U.S. House draft allows sugar as ethanol feedstock

WASHINGTON (Reuters) - U.S. growers would be allowed to sell cane and beet sugar for use in making ethanol under a House Agriculture Committee proposal -- a signal change for a program that treats sugar solely as a food.

A sugar producer sweeps after dumping sugar beets outside a meeting of EU agriculture ministers in Brussels in this November 22, 2005 file photo. U.S. growers would be allowed to sell cane and beet sugar for use in making ethanol under a House Agriculture Committee proposal -- a signal change for a program that treats sugar solely as a food. REUTERS/Francois Lenoir

Sugar is part of a 111-page proposal for updating U.S. crop subsidies. The package was written at the direction of chairman Collin Peterson, Minnesota Democrat, and is scheduled for committee debate next week.

Support rates for sugar would rise under the proposal, to 18.5 cents per lb of raw cane sugar and 23.5 cents per lb of beet sugar. They now are 18 cents per lb for cane and 22.9 cents a lb for beet sugar.

By law, the government must run the sugar program at no net cost. The program relies on domestic marketing allotments, when needed, to balance the supply of domestic and imported sugar with U.S. consumption.

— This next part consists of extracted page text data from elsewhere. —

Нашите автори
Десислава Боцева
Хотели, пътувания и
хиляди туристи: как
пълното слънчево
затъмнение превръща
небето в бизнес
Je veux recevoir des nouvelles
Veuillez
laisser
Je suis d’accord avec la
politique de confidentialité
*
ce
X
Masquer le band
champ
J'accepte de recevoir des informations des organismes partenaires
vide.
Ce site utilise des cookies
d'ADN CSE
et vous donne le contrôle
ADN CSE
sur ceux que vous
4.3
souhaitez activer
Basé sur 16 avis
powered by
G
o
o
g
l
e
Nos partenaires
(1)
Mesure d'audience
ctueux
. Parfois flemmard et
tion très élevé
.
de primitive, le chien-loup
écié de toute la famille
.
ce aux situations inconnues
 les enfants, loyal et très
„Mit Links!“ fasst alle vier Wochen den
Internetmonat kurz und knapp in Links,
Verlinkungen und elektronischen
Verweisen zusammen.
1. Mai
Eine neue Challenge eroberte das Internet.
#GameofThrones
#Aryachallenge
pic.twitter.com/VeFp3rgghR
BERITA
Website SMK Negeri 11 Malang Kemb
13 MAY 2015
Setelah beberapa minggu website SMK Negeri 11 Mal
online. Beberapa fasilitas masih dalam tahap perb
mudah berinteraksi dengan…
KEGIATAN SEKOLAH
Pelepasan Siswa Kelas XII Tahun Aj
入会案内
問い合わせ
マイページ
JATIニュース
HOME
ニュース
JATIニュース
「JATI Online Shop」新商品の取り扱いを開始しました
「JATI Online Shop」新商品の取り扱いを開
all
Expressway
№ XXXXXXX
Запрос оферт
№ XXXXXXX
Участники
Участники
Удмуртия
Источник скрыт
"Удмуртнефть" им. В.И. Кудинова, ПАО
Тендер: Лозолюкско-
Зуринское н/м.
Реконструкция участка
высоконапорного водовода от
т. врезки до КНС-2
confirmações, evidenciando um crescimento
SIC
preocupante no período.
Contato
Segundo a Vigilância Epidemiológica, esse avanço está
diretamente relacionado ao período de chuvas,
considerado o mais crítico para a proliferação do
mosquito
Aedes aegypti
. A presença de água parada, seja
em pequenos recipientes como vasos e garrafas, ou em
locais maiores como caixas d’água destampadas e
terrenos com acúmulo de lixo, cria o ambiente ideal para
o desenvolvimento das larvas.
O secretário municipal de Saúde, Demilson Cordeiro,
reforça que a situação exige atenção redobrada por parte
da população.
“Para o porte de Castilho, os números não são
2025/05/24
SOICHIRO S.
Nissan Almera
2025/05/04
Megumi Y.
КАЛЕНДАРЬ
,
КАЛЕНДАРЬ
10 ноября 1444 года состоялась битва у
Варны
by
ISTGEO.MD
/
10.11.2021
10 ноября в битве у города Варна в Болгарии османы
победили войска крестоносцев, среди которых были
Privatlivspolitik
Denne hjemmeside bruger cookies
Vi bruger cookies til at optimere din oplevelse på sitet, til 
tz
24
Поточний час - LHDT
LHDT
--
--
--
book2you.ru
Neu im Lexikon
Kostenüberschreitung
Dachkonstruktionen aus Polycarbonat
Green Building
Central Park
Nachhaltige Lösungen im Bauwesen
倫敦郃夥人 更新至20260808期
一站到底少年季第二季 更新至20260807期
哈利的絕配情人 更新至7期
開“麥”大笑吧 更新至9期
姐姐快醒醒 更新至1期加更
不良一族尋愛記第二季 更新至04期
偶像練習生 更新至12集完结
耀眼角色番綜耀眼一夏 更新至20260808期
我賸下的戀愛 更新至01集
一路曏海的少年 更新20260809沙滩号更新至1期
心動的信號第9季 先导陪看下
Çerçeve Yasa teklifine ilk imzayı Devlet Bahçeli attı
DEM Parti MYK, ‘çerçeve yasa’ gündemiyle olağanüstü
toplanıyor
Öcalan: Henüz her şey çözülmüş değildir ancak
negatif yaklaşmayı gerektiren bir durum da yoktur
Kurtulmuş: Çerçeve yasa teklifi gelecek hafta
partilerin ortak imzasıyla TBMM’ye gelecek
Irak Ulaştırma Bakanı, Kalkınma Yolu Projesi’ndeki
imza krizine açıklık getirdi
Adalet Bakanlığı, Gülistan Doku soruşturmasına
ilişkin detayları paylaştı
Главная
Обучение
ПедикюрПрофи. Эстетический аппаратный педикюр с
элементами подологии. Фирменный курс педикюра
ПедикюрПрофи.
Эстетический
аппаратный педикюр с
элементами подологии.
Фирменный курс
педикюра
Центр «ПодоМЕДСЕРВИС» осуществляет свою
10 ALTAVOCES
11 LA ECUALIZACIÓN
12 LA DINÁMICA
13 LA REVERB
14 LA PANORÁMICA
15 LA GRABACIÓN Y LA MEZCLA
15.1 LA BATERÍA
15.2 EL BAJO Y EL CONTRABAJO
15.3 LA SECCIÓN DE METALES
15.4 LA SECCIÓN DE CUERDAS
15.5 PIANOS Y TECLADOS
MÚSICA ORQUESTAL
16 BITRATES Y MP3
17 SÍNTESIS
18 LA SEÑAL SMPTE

Tariff-rate quotas control imports.

Under the Agriculture Committee text, the Agriculture Department would set marketing allotments “for domestic human consumption” of sugar for the 2008-12 crop years. Sugar sold “for uses other than domestic human consumption” would be excluded from the limits.

The American Sugar Alliance, a trade group for growers, said the committee proposal would make the sugar program “even stronger” with its “long overdue loan rate increase” and the ethanol provision.

USDA would continue to update periodically its estimates of U.S. production, imports and demand so adjustments could be made as needed in the marketing allotments. By August 1 of each year, USDA would make its first estimate of sugar supply and demand.

One provision of the proposed sugar program said if USDA awards surplus sugar as a reward to growers who agree to reduce production of sugarcane and beets that are already planted, the sugar from those fields can only be used as a bioenergy feedstock.

A related measure would allow USDA to purchase raw, refined or in-process sugar from growers and sell it to bioenergy producers if it would help the sugar program operate at no net cost. The provision is part of a “wish list” of projects that may be added to the new farm law.

The purchases would be made only when necessary and USDA would use competitive bidding to get the best prices.